═══ Stored data ═══

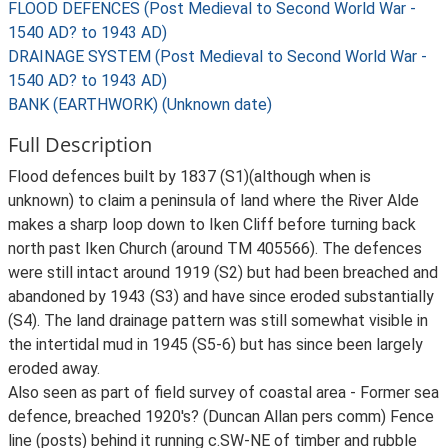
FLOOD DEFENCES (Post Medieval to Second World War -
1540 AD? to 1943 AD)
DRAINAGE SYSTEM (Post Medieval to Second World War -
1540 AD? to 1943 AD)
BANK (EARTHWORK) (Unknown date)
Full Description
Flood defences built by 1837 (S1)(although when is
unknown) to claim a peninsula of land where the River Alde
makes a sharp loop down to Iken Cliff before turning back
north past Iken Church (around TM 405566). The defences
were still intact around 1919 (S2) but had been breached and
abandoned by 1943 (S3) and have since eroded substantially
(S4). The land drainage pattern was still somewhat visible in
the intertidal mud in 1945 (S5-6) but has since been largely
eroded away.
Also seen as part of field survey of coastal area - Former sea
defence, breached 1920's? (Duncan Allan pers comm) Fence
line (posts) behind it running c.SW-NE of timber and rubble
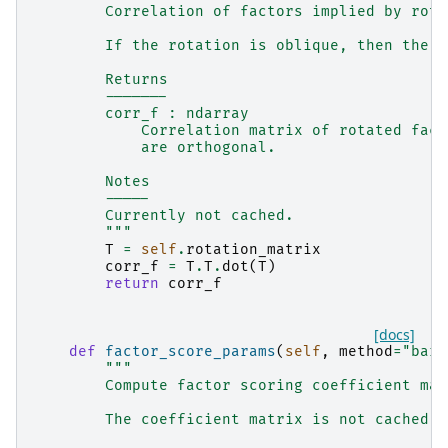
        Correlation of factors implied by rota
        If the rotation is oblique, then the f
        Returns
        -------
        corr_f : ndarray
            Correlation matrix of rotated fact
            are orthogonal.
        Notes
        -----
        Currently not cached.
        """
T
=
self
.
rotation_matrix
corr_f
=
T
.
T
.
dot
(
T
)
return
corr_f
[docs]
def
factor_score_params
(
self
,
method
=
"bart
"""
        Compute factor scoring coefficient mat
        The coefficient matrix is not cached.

═══

Exercise brief — Begin at the start of the records and stop after the line that contains "line (posts) behind", then write those lines out again with "breached" swapped for "broken" and everything else left unchanged. Leave the pictures out of your answer.

Written answer —
FLOOD DEFENCES (Post Medieval to Second World War -
1540 AD? to 1943 AD)
DRAINAGE SYSTEM (Post Medieval to Second World War -
1540 AD? to 1943 AD)
BANK (EARTHWORK) (Unknown date)
Full Description
Flood defences built by 1837 (S1)(although when is
unknown) to claim a peninsula of land where the River Alde
makes a sharp loop down to Iken Cliff before turning back
north past Iken Church (around TM 405566). The defences
were still intact around 1919 (S2) but had been broken and
abandoned by 1943 (S3) and have since eroded substantially
(S4). The land drainage pattern was still somewhat visible in
the intertidal mud in 1945 (S5-6) but has since been largely
eroded away.
Also seen as part of field survey of coastal area - Former sea
defence, broken 1920's? (Duncan Allan pers comm) Fence
line (posts) behind it running c.SW-NE of timber and rubble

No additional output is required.